-- WORK REQUIRED --
The listing below is to be duplicated exactly, with every picture omitted.
=======
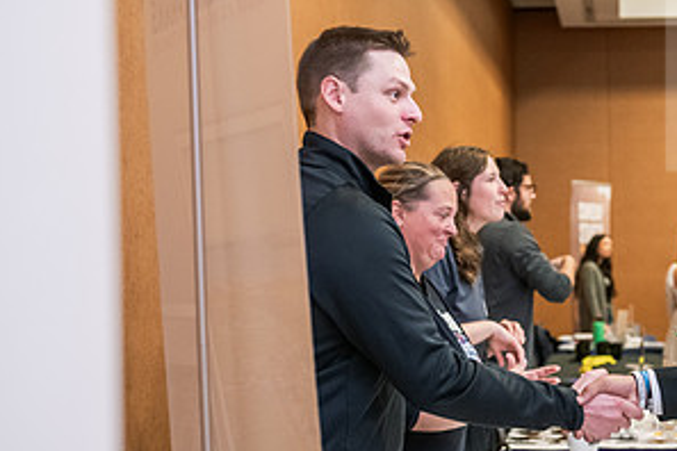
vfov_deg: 15.5
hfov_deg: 22.6
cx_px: 597
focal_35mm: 88
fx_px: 1655
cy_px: 256
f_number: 3.2
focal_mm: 45
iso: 2000
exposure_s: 1/160
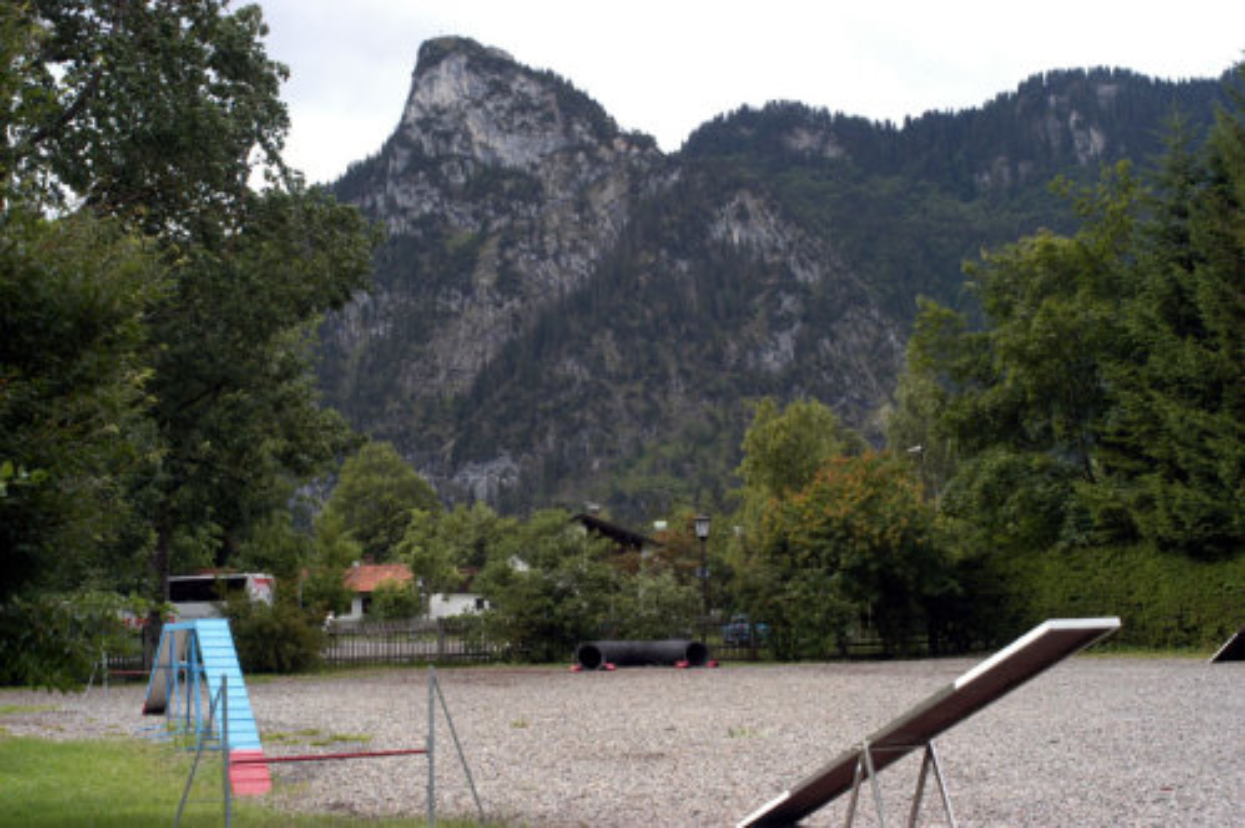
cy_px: 414
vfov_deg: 25.7
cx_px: 622
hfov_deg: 37.9
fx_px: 1814
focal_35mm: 52
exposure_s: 1/320
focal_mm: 35
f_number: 9
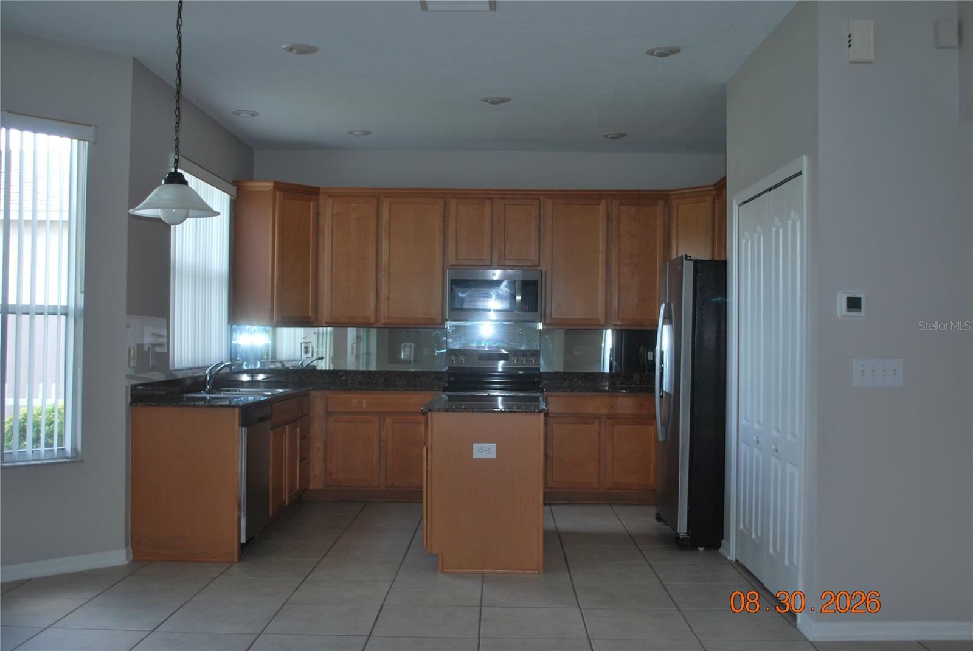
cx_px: 486
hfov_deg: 53.1
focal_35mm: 36
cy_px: 326
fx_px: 974
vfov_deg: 36.9
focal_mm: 24
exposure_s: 1/60
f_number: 4.2
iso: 200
=======
-- EXERCISE RESULT --
vfov_deg: 15.5
hfov_deg: 22.6
cx_px: 597
focal_35mm: 88
fx_px: 1655
cy_px: 256
f_number: 3.2
focal_mm: 45
iso: 2000
exposure_s: 1/160
cy_px: 414
vfov_deg: 25.7
cx_px: 622
hfov_deg: 37.9
fx_px: 1814
focal_35mm: 52
exposure_s: 1/320
focal_mm: 35
f_number: 9
cx_px: 486
hfov_deg: 53.1
focal_35mm: 36
cy_px: 326
fx_px: 974
vfov_deg: 36.9
focal_mm: 24
exposure_s: 1/60
f_number: 4.2
iso: 200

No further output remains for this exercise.